Definition
DA/MDA is the combined term for the lowest altitude to which a pilot may descend on an instrument approach without the required visual references. DA (Decision Altitude) applies to precision and approach-with-vertical-guidance procedures: at this altitude on the descent, the pilot must either continue visually or execute a missed approach. MDA (Minimum Descent Altitude) applies to non-precision approaches: the pilot may descend to and level off at this altitude, but must not go below it unless the required visual references are in sight and a normal landing can be made.
Plain English
The lowest altitude you are allowed to fly down to on an instrument approach. If you can see the runway environment by then, you can keep going down and land.
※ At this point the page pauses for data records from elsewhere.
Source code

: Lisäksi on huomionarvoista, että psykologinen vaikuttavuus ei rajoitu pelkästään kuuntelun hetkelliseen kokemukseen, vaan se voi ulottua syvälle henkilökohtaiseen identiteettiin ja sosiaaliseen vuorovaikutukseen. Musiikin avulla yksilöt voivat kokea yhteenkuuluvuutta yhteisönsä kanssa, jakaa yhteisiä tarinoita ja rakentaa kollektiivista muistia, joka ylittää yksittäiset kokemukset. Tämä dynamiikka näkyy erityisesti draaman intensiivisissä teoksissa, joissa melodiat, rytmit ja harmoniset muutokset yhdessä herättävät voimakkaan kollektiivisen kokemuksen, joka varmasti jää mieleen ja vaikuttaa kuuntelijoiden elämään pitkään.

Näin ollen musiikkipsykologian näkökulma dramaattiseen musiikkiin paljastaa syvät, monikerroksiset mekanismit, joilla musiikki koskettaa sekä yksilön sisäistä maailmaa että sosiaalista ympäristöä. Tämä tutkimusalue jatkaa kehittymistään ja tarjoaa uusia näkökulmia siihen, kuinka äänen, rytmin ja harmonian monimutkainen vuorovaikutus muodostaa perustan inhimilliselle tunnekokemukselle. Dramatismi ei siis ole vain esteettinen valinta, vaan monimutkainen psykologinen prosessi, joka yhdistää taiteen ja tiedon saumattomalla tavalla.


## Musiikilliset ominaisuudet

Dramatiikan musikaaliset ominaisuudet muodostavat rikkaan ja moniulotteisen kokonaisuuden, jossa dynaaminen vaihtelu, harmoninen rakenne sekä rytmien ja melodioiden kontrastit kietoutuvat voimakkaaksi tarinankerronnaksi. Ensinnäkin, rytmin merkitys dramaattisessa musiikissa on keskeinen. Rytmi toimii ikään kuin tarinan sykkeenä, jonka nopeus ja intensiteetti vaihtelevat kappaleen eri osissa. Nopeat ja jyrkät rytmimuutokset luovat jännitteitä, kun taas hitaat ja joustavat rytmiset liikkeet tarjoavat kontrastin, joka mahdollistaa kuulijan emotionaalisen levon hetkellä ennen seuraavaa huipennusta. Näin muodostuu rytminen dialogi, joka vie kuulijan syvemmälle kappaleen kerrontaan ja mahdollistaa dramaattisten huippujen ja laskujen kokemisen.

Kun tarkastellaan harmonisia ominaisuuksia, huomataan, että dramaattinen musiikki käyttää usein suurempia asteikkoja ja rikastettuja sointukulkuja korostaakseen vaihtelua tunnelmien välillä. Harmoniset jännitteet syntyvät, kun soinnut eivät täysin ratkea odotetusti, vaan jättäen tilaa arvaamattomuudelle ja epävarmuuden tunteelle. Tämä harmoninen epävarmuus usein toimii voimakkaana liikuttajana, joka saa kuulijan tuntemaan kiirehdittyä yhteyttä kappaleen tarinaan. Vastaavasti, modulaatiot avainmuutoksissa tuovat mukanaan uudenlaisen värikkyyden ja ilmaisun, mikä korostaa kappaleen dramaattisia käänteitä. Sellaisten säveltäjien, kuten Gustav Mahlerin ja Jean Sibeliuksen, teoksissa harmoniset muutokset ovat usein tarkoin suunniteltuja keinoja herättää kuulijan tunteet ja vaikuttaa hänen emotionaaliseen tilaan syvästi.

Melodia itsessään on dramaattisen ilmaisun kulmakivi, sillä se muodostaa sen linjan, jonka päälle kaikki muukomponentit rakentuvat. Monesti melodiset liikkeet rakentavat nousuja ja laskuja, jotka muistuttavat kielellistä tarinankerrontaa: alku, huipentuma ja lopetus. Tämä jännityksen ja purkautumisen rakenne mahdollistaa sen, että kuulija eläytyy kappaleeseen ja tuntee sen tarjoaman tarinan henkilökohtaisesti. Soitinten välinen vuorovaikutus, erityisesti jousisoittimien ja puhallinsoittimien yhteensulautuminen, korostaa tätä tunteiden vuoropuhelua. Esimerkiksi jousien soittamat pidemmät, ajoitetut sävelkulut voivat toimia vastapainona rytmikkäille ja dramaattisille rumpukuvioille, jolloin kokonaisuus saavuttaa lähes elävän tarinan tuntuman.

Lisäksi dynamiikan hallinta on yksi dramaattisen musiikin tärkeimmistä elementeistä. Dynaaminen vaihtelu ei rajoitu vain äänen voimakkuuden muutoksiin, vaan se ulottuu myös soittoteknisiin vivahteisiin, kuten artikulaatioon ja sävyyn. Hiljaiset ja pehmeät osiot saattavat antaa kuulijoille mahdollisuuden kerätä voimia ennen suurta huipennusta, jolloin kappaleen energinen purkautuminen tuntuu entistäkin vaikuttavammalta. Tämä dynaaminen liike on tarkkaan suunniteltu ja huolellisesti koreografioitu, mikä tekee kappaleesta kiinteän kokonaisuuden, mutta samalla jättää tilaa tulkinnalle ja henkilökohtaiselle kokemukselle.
If you can't, you have to go around.
Context Anchor
Seen in the minimums section of helicopter GPS approach charts for an airport or heliport.
Derivation
Decision Altitude is named for what happens there: the pilot makes a go/no-go decision. Minimum Descent Altitude is named for what it sets: the minimum altitude you may descend to. The naming difference matches a real operational difference -- DA is a point you pass through (briefly) while deciding; MDA is a floor you level off at and hold.
Why Pilots Care
Marks the exact point where continuing without visual contact becomes unsafe and a missed approach must be initiated.
Intuition Check
DA and MDA are not the same kind of minimum. DA is a decision point while descending; MDA is a floor you may not go below until you can continue safely to land.
Example Sentence 1
Approaching the DA, the pilot called the runway environment in sight and continued the approach to landing.
Example Sentence 2
The helicopter leveled at the MDA until the runway environment came into view, then descended to land.